The mailer points out that Rivas Logan is still getting “Republican money” because 90% of her money is from the Lewin family of Davie, who own 411-Pain and other healthcare interests and are registered red. Of course, 90% equals $10,000 of the $12,925 she’s collected (and it’s actually more if you consider that she loaned herself $2,500), so big deal?
The piece is paid for by Fight Back Florida, Taddeo’s PAC, which is chaired by Raul Martinez Jr., who used to be former Congressman Joe Garcia‘s chief of staff and who Taddeo ran against in the congressional primary last year. The PAC has reported raising $37,500 since May, including a $10,000 contribution last month from Diario Las Americas Multimedia.
But the piece seems late, landing more than two weeks after absentee ballots went out, and short, coming on the heels of not one but at least three anti Taddeo pieces put out by Floridians for Accountability, an election communications organization that has been inactive since 2008 and didn’t report any activity last month. One of the pieces also tries to compare Taddeo to Trump repeating false allegations from 2014 that she was under IRS investigation for not paying her employees. That simply isn’t true and the complaint that was filed was done so for political purposes. Two other hit pieces targeted where Taddeo invests her money — which includes Big Oil, Big Tobacco and Big Pharma, none of which are Dem darlings.

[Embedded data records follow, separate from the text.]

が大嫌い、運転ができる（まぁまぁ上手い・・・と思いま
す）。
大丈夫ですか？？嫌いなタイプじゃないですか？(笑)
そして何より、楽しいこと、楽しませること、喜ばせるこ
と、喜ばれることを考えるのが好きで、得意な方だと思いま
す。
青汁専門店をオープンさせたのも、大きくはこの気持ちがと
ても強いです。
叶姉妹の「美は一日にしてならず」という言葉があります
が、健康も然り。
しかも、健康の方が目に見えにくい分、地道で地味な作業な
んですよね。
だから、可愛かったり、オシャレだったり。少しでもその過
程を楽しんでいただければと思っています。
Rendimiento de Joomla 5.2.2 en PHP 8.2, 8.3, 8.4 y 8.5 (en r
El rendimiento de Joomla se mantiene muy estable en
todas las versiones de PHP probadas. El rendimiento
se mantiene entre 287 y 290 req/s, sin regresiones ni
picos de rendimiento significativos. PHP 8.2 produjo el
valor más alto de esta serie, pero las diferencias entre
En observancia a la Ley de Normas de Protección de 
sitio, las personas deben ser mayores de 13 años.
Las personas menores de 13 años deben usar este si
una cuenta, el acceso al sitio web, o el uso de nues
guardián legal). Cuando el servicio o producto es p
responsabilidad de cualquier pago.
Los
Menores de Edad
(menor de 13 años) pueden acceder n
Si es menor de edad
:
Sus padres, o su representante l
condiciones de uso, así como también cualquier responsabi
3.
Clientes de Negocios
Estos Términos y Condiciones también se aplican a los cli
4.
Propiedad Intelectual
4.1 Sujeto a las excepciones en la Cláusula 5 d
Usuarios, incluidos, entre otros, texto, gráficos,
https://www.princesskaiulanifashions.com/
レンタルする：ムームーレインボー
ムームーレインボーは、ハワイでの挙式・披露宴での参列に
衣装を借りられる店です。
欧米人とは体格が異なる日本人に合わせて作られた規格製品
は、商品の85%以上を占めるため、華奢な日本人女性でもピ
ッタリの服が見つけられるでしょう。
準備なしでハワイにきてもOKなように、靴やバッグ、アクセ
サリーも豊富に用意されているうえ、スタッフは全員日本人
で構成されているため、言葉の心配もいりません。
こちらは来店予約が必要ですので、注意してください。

Read related story: Dade’s newest Dem, Ana Rivas Logan, hails First Lady
Ladra still thinks Democrats will have to hold their nose and vote for Rivas Logan if they want to get that seat back. They should have never lost it to former Sen. Frank Artiles, who was forced to resign in April after he was caught making racist remarks to black legislators in public. But their best chance to get it back is Rivas Logan, who came in second in the primary to former Sen. Dwight Bullard without spending very much or campaigning really. Because the very Republican background that is a liability for Rivas Logan in this primary is what is going to make her a better candidate for the general against Diaz, for a rematch, or former Sen. Alex Diaz de la Portilla, who would enter the general limping from the full frontal attack campaign in his primary that has included allegations of violent outburstss and improriety with women.
Or maybe all this drama in both primaries gives the NPA candidate, Christian “He-Man” Schlearth, an advantage.